We implemented mongodb sharding concept for our chat module by using node + mongodb.
MongoDB Sharding Configuration
===============================
Shard1 = PRIMARY + SECONDARY + ARBITER
Shard2 = PRIMARY + SECONDARY + ARBITER
Config
Mongos
Following details we got it on today morning. But we dont know how we can resolve this issue.
Please let me know how we can resolve this issue.
“errmsg” : “rollback 2 error findcommonpoint waiting a while before trying again”
“errmsg” : “error RS102 too stale to catch up”

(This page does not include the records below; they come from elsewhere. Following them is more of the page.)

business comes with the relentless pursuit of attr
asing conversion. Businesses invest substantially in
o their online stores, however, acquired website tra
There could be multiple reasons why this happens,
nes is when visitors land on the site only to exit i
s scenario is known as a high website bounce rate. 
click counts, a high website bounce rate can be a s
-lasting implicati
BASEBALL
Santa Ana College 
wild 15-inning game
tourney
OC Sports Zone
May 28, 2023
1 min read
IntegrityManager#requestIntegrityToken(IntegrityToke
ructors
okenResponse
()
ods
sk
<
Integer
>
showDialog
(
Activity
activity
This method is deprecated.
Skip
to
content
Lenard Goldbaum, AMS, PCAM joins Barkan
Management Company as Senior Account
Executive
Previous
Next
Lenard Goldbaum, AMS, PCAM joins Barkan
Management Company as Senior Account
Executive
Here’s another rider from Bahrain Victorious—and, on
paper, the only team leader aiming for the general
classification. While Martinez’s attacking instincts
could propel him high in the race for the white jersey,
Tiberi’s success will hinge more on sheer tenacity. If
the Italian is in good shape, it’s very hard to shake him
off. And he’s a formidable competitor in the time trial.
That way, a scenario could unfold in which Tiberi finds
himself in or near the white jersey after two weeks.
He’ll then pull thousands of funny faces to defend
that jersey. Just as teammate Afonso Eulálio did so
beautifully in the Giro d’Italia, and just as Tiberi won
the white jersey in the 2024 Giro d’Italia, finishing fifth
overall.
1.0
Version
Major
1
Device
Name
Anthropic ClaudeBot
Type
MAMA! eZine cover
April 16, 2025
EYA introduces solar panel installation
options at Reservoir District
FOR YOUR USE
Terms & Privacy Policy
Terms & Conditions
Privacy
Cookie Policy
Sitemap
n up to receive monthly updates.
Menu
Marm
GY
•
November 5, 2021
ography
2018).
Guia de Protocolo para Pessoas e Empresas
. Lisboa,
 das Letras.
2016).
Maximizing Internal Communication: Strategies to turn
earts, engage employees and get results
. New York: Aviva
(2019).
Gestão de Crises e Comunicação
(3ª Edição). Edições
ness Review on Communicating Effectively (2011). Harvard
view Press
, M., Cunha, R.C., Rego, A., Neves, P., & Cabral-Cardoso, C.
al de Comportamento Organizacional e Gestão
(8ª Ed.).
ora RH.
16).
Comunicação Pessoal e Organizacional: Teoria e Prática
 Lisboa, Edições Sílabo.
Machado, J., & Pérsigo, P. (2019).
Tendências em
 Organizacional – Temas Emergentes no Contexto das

data2:PRIMARY> rs.status()
{
"set" : "data2",
"date" : ISODate("2012-07-27T04:30:29Z"),
"myState" : 1,
"members" : [
{
"_id" : 0,
"name" : "50.52.108.16:20001",
"health" : 1,
"state" : 9,
"stateStr" : "ROLLBACK",
"uptime" : 322,
"optime" : {
"t" : 1343361602000,
"i" : 155
},
"optimeDate" : ISODate("2012-07-27T04:00:02Z"),
"lastHeartbeat" : ISODate("2012-07-27T04:30:29Z"),
**"errmsg" : "rollback 2 error findcommonpoint waiting a while before trying again"**
},
{
"_id" : 1,
"name" : "50.52.108.17:20002",
"health" : 1,
"state" : 1,
"stateStr" : "PRIMARY",
"optime" : {
"t" : 1343363429000,
"i" : 7
},
"optimeDate" : ISODate("2012-07-27T04:30:29Z"),
"self" : true
},
{
"_id" : 2,
"name" : "50.52.108.17:20003",
"health" : 1,
"state" : 7,
"stateStr" : "ARBITER",
"uptime" : 10880311,
"optime" : {
"t" : 0,
"i" : 0
},
"optimeDate" : ISODate("1970-01-01T00:00:00Z"),
"lastHeartbeat" : ISODate("2012-07-27T04:30:28Z")
}
],
"ok" : 1
}
data1:PRIMARY> rs.status()
{
"set" : "data1",
"date" : ISODate("2012-07-27T04:30:17Z"),
"myState" : 1,
"members" : [
{
"_id" : 0,
"name" : "50.52.108.17:10001",
"health" : 1,
"state" : 3,
"stateStr" : "RECOVERING",
"uptime" : 35,
"optime" : {
"t" : 1343320338000,
"i" : 3
},
"optimeDate" : ISODate("2012-07-26T16:32:18Z"),
"lastHeartbeat" : ISODate("2012-07-27T04:30:16Z"),
"errmsg" : "error RS102 too stale to catch up"
},
{
"_id" : 1,
"name" : "50.52.108.16:10002",
"health" : 1,
"state" : 1,
"stateStr" : "PRIMARY",
"optime" : {
"t" : 1343363417000,
"i" : 30
},
"optimeDate" : ISODate("2012-07-27T04:30:17Z"),
"self" : true
},
{
"_id" : 2,
"name" : "50.52.108.16:10003",
"health" : 1,
"state" : 7,
"stateStr" : "ARBITER",
"uptime" : 10880162,
"optime" : {
"t" : 0,
"i" : 0
},
"optimeDate" : ISODate("1970-01-01T00:00:00Z"),
"lastHeartbeat" : ISODate("2012-07-27T04:30:16Z")
}
],
"ok" : 1
}
Kumaran
Looks like the secondary was down for a very long period of time and now it can’t come in sync with the primary. This sync requires the oplog to contain all the writes going to the primary during the secondary’s down-time. If the secondary has been down for too long, the records might have been rolled out of the oplog since it is a “capped” collection.You need to do a full resyc:
http://www.mongodb.org/display/DOCS/Resyncing+a+Very+Stale+Replica+Set+Member
Thereafter, consider increasing the oplog size to avoid a similar situation in future.